#### [The problem]
Answer these questions from the Lindsay passage, one answer per line:
1. In 1861, what did Lindsay's military force guard, and along what route?
2. How large was his military land grant, and where was it?
3. What nickname did he earn?

#### [Text under study]
____
Then in 1858 he volunteered to join the small force of Royal Engineers being assembled for
duty in the boisterous gold rush colony of British Columbia. Lindsays
duties in the new colony included supervising work on the Cariboo Waggon Road and other
projects. In 1861 he led a military force guarding the Gold Escort from Barkerville to the coast. On one
occasion he transported a prisoner from the gold fields to Yale, a distance of 380 miles
by horseback and steamboat, in only 30 hours.
Like most of the Detachments enlisted men, Lindsay chose to stay in B.C. after
leaving the army. Upon completing his military service in England, he returned to the
Colony in 1866. He was discharged with the rank of Quartermaster Serjeant and the Good
Conduct Medal and took up his 150-acre military land grant in Pitt Meadows on the lower
Fraser River, where he soon found work as a policeman.
Lindsay spent the rest of his days in the rowdy mining towns of the interior,
eventually becoming Chief Constable of the Cariboo. He was well liked and known as a fine
athlete, once pursuing a large Bear armed only with an axe. He was also a hard
drinker and a gossip, earning him the nickname Whispering Jimmy. He died in
1890, age 62, and is buried at Barkerville."
____
Source records
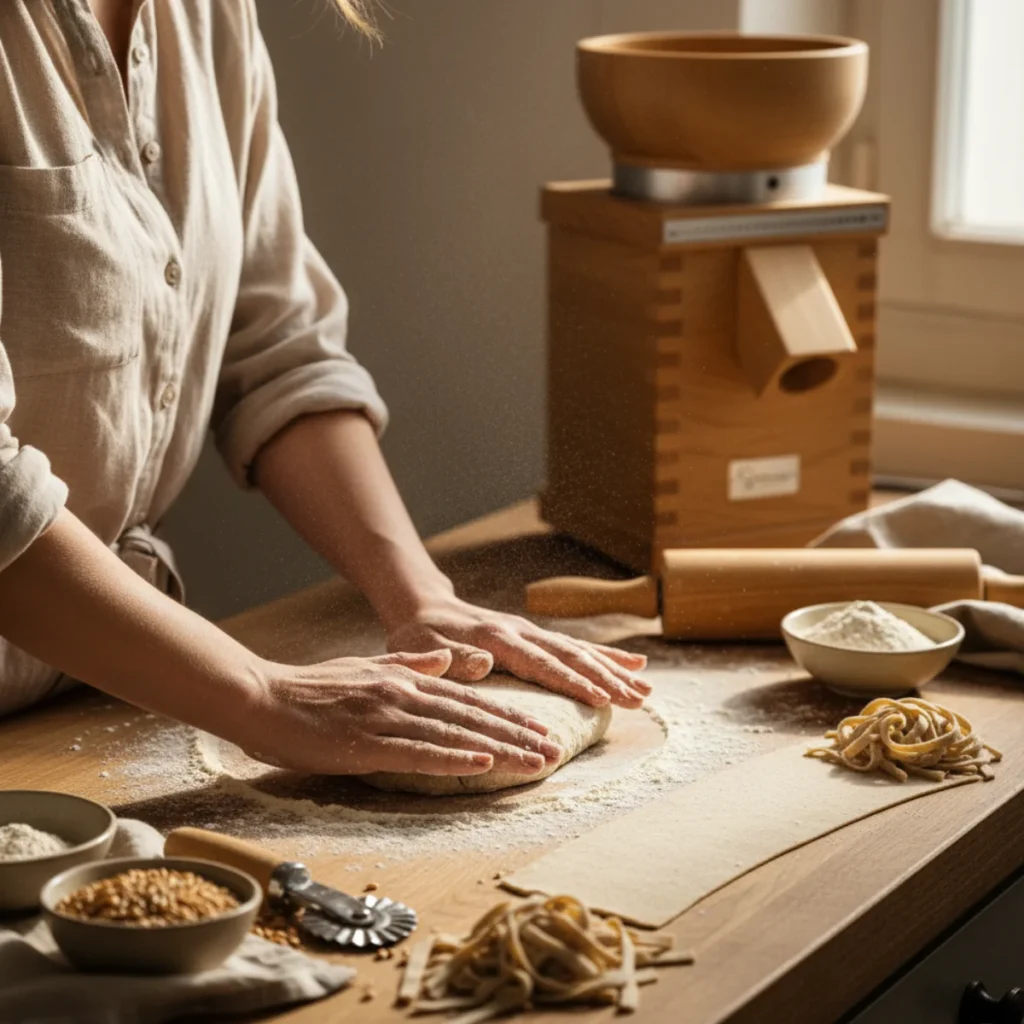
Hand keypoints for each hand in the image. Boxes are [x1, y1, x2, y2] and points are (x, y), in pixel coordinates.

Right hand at [242, 649, 562, 776]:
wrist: (262, 696)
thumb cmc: (311, 689)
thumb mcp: (366, 667)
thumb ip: (407, 663)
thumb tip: (445, 661)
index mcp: (405, 678)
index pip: (469, 699)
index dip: (508, 715)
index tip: (540, 729)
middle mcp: (403, 692)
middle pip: (472, 716)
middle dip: (517, 734)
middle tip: (554, 750)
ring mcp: (385, 716)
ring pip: (455, 733)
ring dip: (499, 748)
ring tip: (535, 761)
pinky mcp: (365, 742)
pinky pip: (418, 752)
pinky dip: (453, 758)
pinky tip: (482, 764)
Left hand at [384, 593, 649, 708]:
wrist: (424, 607)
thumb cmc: (419, 635)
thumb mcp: (422, 649)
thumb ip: (451, 657)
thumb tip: (483, 663)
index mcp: (496, 637)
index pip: (541, 663)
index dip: (572, 681)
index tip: (601, 698)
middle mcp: (520, 631)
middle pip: (570, 656)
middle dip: (607, 678)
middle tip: (638, 699)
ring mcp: (531, 631)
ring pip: (579, 651)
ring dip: (613, 669)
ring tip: (646, 689)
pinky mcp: (536, 636)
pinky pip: (576, 646)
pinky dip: (605, 655)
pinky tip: (634, 665)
____
#### [Result below]
1. The Gold Escort, from Barkerville to the coast.
2. 150 acres, in Pitt Meadows on the lower Fraser River.
3. Whispering Jimmy.